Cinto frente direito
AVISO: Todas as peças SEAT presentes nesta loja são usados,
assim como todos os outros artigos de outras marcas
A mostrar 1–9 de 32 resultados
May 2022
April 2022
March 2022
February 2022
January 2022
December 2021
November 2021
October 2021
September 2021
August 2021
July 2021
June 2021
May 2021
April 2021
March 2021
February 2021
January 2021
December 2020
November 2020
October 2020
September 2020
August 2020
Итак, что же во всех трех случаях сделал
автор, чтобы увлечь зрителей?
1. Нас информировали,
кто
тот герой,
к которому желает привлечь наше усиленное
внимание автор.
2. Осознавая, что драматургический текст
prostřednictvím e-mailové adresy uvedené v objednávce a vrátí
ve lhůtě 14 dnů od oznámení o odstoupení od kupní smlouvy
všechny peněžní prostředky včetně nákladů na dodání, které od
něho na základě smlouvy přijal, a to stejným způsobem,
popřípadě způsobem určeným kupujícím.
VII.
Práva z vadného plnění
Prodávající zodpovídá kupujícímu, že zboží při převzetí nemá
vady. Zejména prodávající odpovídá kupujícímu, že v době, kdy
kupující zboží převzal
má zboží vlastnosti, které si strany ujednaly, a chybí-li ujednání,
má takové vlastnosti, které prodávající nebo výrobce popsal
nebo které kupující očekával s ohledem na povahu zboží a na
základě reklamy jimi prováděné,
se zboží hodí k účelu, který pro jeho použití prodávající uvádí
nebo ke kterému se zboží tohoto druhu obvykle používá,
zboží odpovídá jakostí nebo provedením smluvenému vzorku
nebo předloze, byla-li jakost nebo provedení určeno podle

· · · ·

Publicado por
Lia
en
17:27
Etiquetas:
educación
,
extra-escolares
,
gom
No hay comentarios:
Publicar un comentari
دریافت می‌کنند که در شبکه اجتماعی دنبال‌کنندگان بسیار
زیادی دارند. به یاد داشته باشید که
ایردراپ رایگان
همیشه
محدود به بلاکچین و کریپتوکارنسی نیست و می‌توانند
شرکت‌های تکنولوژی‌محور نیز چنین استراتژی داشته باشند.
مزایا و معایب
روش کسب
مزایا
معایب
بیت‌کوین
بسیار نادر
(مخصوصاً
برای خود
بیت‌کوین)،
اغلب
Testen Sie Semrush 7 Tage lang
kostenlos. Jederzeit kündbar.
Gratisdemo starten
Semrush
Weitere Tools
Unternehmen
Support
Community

· · · ·

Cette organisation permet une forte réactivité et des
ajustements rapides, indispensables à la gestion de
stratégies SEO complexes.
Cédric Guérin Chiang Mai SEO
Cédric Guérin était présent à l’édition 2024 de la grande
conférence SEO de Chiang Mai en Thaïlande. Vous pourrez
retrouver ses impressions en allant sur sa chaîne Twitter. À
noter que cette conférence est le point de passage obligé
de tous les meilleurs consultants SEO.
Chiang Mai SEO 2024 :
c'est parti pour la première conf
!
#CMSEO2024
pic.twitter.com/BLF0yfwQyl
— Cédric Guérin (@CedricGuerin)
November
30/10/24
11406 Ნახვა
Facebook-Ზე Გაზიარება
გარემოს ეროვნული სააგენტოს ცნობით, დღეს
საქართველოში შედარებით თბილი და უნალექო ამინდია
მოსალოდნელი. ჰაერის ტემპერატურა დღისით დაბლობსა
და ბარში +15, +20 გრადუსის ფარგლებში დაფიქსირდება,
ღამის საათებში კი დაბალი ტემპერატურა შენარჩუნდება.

· · · ·

[Exercise directions]: Copy the part of the data that opens with the line containing "Cette organisation permet" and closes with the line containing "ღამის საათებში კი", including both of those lines.

[Answer space]:
Cette organisation permet une forte réactivité et des
ajustements rapides, indispensables à la gestion de
stratégies SEO complexes.
Cédric Guérin Chiang Mai SEO
Cédric Guérin était présent à l’édition 2024 de la grande
conférence SEO de Chiang Mai en Thaïlande. Vous pourrez
retrouver ses impressions en allant sur sa chaîne Twitter. À
noter que cette conférence est le point de passage obligé
de tous les meilleurs consultants SEO.
Chiang Mai SEO 2024 :
c'est parti pour la première conf
!
#CMSEO2024
pic.twitter.com/BLF0yfwQyl
— Cédric Guérin (@CedricGuerin)
November
30/10/24
11406 Ნახვა
Facebook-Ზე Გაზიარება
გარემოს ეროვნული სააგენტოს ცნობით, დღეს
საქართველოში შედარებით თბილი და უნალექო ამინდია
მოსალოდნელი. ჰაერის ტემპერატურა დღისით დაბლობსა
და ბარში +15, +20 გრადუსის ფარგლებში დაფიქსირდება,
ღამის საათებში კი დაბალი ტემპერატურა შენარჩუნდება.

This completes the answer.